## REQUIREMENT 1
Output the part of the forum thread starting at "We are recarpeting" and ending at "would be appreciated.", copied word for word.
## REQUIREMENT 2
Pick out every line of the entries that contains the word "изделия", and copy each one without changes.

## SUPPLIED PASSAGE

-- Opening Marker --

# Buying a New Desk for the Pastor's Study



## Backwoods Presbyterian (Sep 9, 2013)

We are recarpeting the Pastor's study and couple other rooms at the church and part of what we are doing in that is also updating our 1960's-era furniture.

This includes purchasing a new desk for my study. I had a large "executive" style desk and liked it. However I would be interested in buying something that does not take up near as much room. 

Two options that I have been looking at is either another "executive" style desk like this one (not this one particularly):

Sauder Heritage Hill Double Pedestal Desk 64 34 W Classic Cherry by Office Depot

or just buying a writing desk like this:

OS Home & Office Furniture Hudson Valley 48" Writing Desk | Wayfair


Any advice or helpful questions from the PB brethren and sisterthren would be appreciated.


----------



## Backwoods Presbyterian (Sep 9, 2013)




----------



## matt01 (Sep 9, 2013)

>


----------



## JP Wallace (Sep 9, 2013)

Benjamin

I recently downsized my desk. I found that the big desk I had just gave me more space to stack papers on, so I got rid of the 5'x2'1/2 and got a very basic 4x2 from IKEA, and rearranged my shelves and storage to keep studd I used to stack (lexicons, 'live commentaries' etc. near at hand but off the desk. Then again that's maybe just me. Drawers don't work well with me - I just fill them with bits and pieces, kids toys and stuffs (I work at home!). Out of the two I like the writing desk one, the one big drawer would be very useful for keeping work-in-progress papers in order at out of the way.

-- Closing Marker --

## GIVEN RECORDS
-- Opening Marker --

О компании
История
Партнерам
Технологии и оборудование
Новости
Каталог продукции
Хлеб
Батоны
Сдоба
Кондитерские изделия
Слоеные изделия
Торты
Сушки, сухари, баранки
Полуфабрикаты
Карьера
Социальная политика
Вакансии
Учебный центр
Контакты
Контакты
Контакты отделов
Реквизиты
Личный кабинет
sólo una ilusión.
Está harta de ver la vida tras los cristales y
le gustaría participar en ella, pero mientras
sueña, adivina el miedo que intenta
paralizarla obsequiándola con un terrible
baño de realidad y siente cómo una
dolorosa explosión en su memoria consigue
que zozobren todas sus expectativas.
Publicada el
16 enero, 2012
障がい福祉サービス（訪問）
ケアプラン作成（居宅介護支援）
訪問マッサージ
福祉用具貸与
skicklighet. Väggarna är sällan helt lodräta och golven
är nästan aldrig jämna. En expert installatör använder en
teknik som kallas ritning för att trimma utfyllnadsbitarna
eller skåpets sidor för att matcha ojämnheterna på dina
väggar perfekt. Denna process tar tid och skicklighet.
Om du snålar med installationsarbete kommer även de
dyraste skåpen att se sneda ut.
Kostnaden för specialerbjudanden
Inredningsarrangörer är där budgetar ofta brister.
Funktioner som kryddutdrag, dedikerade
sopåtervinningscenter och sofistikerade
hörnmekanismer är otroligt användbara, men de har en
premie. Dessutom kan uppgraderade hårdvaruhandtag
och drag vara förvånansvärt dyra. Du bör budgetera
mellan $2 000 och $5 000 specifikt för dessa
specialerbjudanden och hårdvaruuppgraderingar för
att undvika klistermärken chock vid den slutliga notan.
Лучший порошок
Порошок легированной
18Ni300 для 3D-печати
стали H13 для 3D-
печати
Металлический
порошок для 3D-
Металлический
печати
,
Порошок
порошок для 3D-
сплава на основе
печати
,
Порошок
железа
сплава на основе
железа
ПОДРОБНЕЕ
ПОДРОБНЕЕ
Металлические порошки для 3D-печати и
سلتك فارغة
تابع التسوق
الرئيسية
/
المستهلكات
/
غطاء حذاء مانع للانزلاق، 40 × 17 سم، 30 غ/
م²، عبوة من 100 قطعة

-- Closing Marker --

## ANSWER SPACE 1
We are recarpeting the Pastor's study and couple other rooms at the church and part of what we are doing in that is also updating our 1960's-era furniture.

This includes purchasing a new desk for my study. I had a large "executive" style desk and liked it. However I would be interested in buying something that does not take up near as much room. 

Two options that I have been looking at is either another "executive" style desk like this one (not this one particularly):

Sauder Heritage Hill Double Pedestal Desk 64 34 W Classic Cherry by Office Depot

or just buying a writing desk like this:

OS Home & Office Furniture Hudson Valley 48" Writing Desk | Wayfair


Any advice or helpful questions from the PB brethren and sisterthren would be appreciated.

## ANSWER SPACE 2
Кондитерские изделия
Слоеные изделия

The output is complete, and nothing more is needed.